### WORK ORDER
Copy out each line of the entries where the word "complex" is present.
------------------------------------------------
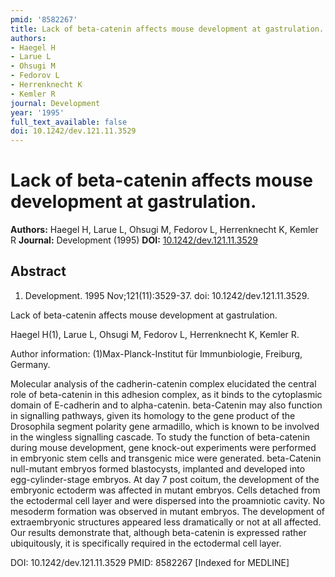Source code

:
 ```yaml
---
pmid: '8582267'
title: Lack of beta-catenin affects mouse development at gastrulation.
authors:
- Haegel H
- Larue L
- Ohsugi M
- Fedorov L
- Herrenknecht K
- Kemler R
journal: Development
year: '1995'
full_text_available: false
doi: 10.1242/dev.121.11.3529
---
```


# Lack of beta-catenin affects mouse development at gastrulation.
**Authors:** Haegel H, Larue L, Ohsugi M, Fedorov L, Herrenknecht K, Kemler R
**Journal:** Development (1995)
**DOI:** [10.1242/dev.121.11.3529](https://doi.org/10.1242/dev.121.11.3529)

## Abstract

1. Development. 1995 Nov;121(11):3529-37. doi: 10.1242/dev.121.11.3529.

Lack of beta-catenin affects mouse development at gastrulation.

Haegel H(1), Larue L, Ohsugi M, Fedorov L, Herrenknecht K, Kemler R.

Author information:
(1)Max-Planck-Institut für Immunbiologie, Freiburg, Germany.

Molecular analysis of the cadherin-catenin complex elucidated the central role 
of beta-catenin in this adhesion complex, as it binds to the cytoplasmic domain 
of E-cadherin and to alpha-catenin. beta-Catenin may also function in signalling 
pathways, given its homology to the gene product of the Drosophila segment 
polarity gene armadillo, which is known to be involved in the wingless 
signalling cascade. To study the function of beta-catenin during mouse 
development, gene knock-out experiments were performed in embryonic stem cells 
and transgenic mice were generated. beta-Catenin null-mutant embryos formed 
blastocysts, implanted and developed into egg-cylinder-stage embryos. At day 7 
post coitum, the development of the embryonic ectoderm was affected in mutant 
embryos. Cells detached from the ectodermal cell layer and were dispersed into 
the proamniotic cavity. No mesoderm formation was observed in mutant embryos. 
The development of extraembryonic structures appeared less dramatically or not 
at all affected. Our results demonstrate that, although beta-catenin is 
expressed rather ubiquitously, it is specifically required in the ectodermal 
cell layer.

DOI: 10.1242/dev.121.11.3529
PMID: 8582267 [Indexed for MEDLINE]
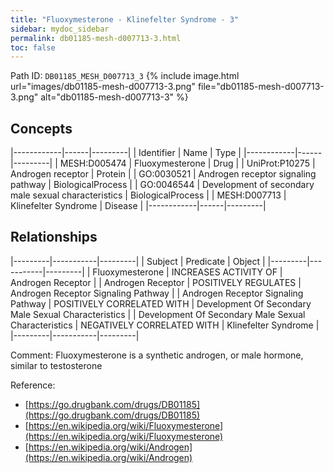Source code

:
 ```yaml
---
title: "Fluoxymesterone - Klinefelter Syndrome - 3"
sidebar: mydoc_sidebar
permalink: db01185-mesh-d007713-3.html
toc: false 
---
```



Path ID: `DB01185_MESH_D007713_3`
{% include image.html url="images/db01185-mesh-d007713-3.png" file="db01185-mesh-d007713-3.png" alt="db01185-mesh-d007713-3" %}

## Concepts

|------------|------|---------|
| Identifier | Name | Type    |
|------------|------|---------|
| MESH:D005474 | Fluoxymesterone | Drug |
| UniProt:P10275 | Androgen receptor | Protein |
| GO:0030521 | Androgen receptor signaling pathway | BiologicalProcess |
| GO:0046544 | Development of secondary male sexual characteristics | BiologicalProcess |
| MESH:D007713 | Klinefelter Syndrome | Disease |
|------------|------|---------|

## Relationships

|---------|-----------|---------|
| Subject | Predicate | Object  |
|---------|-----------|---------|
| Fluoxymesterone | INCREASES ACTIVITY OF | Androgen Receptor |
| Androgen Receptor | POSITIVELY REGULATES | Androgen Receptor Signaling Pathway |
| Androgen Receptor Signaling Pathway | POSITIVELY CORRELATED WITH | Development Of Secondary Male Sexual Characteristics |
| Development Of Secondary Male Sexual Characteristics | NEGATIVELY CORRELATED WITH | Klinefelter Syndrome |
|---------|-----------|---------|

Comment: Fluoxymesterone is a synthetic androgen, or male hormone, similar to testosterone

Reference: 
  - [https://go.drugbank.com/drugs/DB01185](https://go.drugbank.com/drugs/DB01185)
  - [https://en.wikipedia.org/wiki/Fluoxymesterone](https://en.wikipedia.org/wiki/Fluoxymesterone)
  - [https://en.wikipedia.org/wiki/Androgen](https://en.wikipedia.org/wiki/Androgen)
------------------------------------------------
### EXERCISE RESPONSE
Molecular analysis of the cadherin-catenin complex elucidated the central role 
of beta-catenin in this adhesion complex, as it binds to the cytoplasmic domain 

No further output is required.